The election in Kansas of Democrat Laura Kelly earlier this month puts a medical marijuana supporter in the state’s governor’s seat, and she recently said she senses “some momentum” among legislators to legalize MMJ with strict regulations, The Wichita Eagle reported.
MMJ bills have been considered without success for years in Kansas, even though some Midwestern states have recently approved recreational or medical cannabis:
- Missouri voters on Nov. 6 approved an MMJ ballot measure.
- Michigan voted this month to approve recreational use of marijuana, and that market is projected to eventually bring in more than $1.4 billion-$1.7 sales as the industry matures in the state, according to the Marijuana Business Factbook 2018. Some experts suggest Michigan’s move could have a ripple effect on other states in the Midwest.
- Oklahoma voters in June gave the OK for a business-friendly MMJ program that has become one of the industry’s quickest to launch.
In Kansas, the election of a medical cannabis supporter “will definitely change the conversation,” said Esau Freeman, spokesman for the pro-legalization group Kansas for Change.
“We’ve had eight years with a governor who would not even hear of it, and now we have a governor who has indicated, if it falls within the right perimeters, that she would sign a bill,” Freeman said.
Previously, MMJ supporters would have had to gather supermajorities in both the Kansas House and Senate to override a likely veto from the previous governor.

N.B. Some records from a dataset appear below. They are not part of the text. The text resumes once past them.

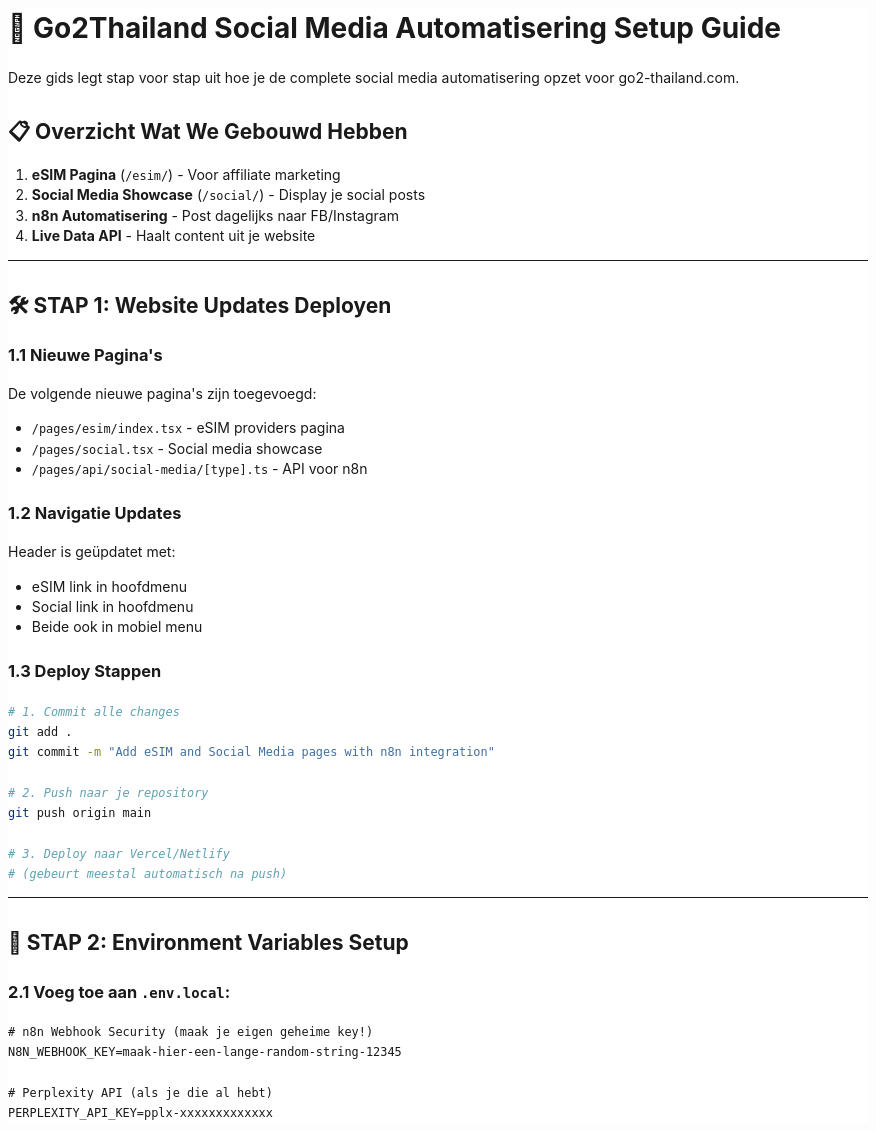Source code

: # 🚀 Go2Thailand Social Media Automatisering Setup Guide

Deze gids legt stap voor stap uit hoe je de complete social media automatisering opzet voor go2-thailand.com.

## 📋 Overzicht Wat We Gebouwd Hebben

1. **eSIM Pagina** (`/esim/`) - Voor affiliate marketing
2. **Social Media Showcase** (`/social/`) - Display je social posts
3. **n8n Automatisering** - Post dagelijks naar FB/Instagram
4. **Live Data API** - Haalt content uit je website

---

## 🛠️ STAP 1: Website Updates Deployen

### 1.1 Nieuwe Pagina's
De volgende nieuwe pagina's zijn toegevoegd:
- `/pages/esim/index.tsx` - eSIM providers pagina
- `/pages/social.tsx` - Social media showcase
- `/pages/api/social-media/[type].ts` - API voor n8n

### 1.2 Navigatie Updates
Header is geüpdatet met:
- eSIM link in hoofdmenu
- Social link in hoofdmenu
- Beide ook in mobiel menu

### 1.3 Deploy Stappen
```bash
# 1. Commit alle changes
git add .
git commit -m "Add eSIM and Social Media pages with n8n integration"

# 2. Push naar je repository
git push origin main

# 3. Deploy naar Vercel/Netlify
# (gebeurt meestal automatisch na push)
```

---

## 🔐 STAP 2: Environment Variables Setup

### 2.1 Voeg toe aan `.env.local`:
```env
# n8n Webhook Security (maak je eigen geheime key!)
N8N_WEBHOOK_KEY=maak-hier-een-lange-random-string-12345

# Perplexity API (als je die al hebt)
PERPLEXITY_API_KEY=pplx-xxxxxxxxxxxxx
```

With support from Kelly likely, advocates now need only simple majorities in both chambers.
Sen. David Haley, a Kansas City Democrat and medical marijuana supporter, suggests the state Legislature will approve MMJ within the next couple of years.
“I believe this issue has support from rural, suburban and urban districts across party lines,” he said. “I think the governor at the top indicating she would sign it is certainly the icing on the cake.”
However, proponents can expect opposition from the state’s medical community.
The Kansas Medical Society, a physicians group, doesn’t support bypassing approval from the U.S. Food and Drug Administration to allow medical use.